I bambini sono stati accolti nella casa famiglia di Vasto dal 20 novembre e, sebbene continueranno a vivere assieme, saranno separati dalla madre. L’avvocato della famiglia, Marco Femminella, ha confermato la decisione del tribunale, evidenziando la complessità della situazione.
Reazioni delle autorità
La ministra alla Famiglia, Eugenia Roccella, ha definito la separazione dai genitori come una misura estrema, sottolineando l’importanza di una valutazione accurata prima di prendere tali decisioni. “Separare i bambini dai genitori è una misura estrema. La valutazione va fatta prima e non dopo”, ha dichiarato Roccella.

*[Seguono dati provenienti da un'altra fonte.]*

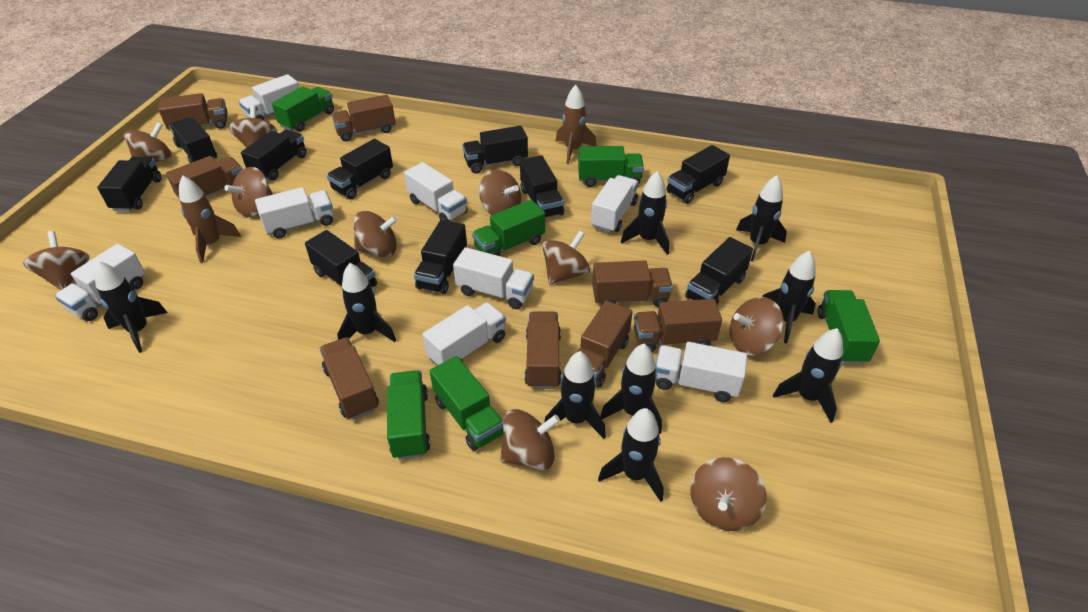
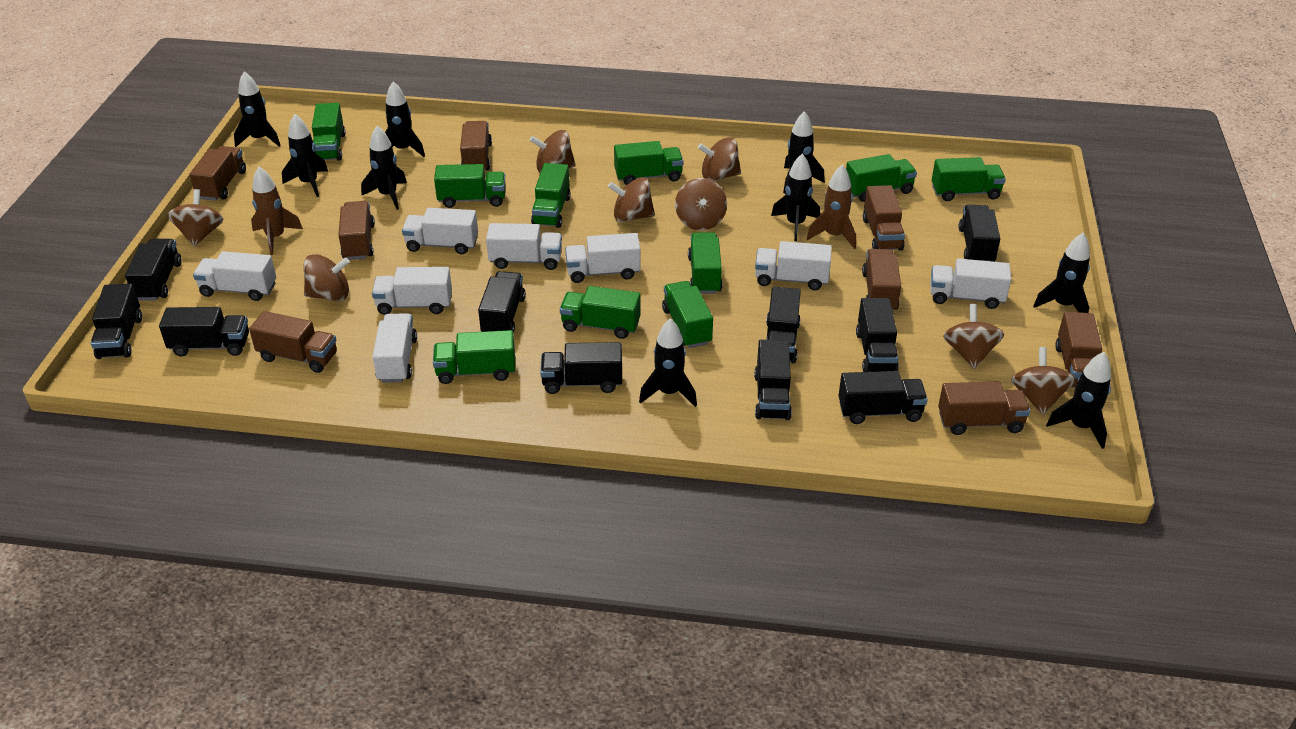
brown spinning top: [23,231,89,290] [124,122,172,162] [224,167,273,217] [229,105,277,148] [353,211,397,257] [479,170,522,215] [500,409,560,470] [542,231,590,285] [690,457,766,531] [729,297,784,356] = 10 -> [168,189,223,247] [303,254,350,301] [530,130,576,173] [608,177,655,222] [675,178,727,231] [698,137,741,181] [943,304,1004,369] [1011,347,1075,415] = 8
green truck: [272,86,334,132] [387,370,430,460] [430,356,503,451] [472,200,545,256] [578,146,644,187] [817,290,880,364] = 6 -> [312,103,346,161] [433,330,515,384] [434,164,506,208] [531,163,571,228] [560,286,640,339] [614,141,683,185] [662,281,713,348] [688,233,723,294] [846,154,917,202] [932,157,1006,201] = 10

La garante per i diritti dell’infanzia, Marina Terragni, ha auspicato che la decisione venga sospesa in attesa dell’esito della consulenza, esprimendo preoccupazione per il benessere dei bambini coinvolti. In un contesto simile, la premier Giorgia Meloni ha criticato la decisione del tribunale, definendola ideologica e affermando: “I figli non sono dello Stato: i figli sono delle mamme e dei papà”.
Contesto e preoccupazioni
La famiglia era stata accolta in una casa famiglia dopo che i bambini erano stati allontanati dai genitori. Il tribunale ha giustificato la sua decisione affermando che “Catherine non si fida, è spesso ostile e squalificante”. Queste affermazioni hanno sollevato interrogativi sulla gestione della situazione e sul futuro della famiglia.
Dettagli rimangono non confermati, e la comunità attende sviluppi su questa delicata questione, che coinvolge non solo i diritti dei genitori, ma anche il benessere dei bambini. La situazione continua a evolversi, con molte domande ancora senza risposta.